NSW Council for Civil Liberties president Cameron Murphy says the black box units - and any form of tracking built into cars - have the potential to infringe on privacy.
"Obviously they're useful devices in terms of providing evidence. What we need to do is make sure they're not devices that are misused in terms of tracking people around the place," he says.
"There's a great capacity for misuse, for example by employers, who might monitor every move of a vehicle used by an employee.
"It's an outrageous invasion of the employee's privacy, it breaks down the trust relationship there might be between employers and employees.
"It shouldn't be compulsory for them to be in vehicles and they shouldn't be there without people's knowledge or consent."
Murphy says the Workplace Surveillance Act in NSW requires employers to notify their workers if they plan to put them under surveillance.
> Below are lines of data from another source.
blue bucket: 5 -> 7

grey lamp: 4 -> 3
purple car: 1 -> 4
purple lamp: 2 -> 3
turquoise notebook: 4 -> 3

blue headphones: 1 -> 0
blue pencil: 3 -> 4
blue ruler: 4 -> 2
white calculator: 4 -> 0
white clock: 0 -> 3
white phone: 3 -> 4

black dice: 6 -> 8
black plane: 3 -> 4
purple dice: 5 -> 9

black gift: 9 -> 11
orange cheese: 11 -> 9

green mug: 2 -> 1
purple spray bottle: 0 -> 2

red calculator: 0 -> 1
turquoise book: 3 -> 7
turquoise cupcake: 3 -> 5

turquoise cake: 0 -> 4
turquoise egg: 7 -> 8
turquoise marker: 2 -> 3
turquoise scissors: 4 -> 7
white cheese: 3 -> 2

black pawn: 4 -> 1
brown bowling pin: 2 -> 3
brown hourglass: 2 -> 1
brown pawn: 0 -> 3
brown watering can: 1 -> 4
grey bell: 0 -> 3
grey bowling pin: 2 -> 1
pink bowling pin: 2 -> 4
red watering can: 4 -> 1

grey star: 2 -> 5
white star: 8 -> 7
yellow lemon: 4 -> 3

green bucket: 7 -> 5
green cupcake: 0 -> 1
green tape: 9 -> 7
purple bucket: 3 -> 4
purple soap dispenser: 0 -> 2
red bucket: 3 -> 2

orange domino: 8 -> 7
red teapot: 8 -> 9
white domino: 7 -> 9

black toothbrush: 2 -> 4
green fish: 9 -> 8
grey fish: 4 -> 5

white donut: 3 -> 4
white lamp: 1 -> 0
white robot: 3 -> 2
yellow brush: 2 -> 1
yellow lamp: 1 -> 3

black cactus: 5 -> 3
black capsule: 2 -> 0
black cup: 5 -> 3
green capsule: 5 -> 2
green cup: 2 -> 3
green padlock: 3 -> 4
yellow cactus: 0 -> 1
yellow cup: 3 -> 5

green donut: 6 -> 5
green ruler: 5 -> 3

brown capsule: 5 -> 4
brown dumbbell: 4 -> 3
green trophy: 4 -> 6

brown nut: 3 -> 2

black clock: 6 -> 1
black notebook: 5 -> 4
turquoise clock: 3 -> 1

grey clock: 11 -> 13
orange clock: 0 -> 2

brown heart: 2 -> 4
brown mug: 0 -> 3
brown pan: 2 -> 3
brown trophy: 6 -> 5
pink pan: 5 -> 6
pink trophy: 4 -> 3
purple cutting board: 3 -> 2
However, the Victorian Law Reform Commission’s report on Surveillance in Public Places says there is little regulation of the use of surveillance devices in public places in Victoria.
“Existing laws are unclear, they have not kept pace with technological change, and they do not appear to be actively enforced. There is widespread uncertainty among surveillance users and the community about which surveillance activities are permitted in public places,” the report says.
Murphy advocates a commonsense approach to surveillance. “If someone genuinely knows that their every move is going to be monitored and genuinely consents to that, that’s a matter for them. There’s no problem at all. That could provide significant advantages,” he says.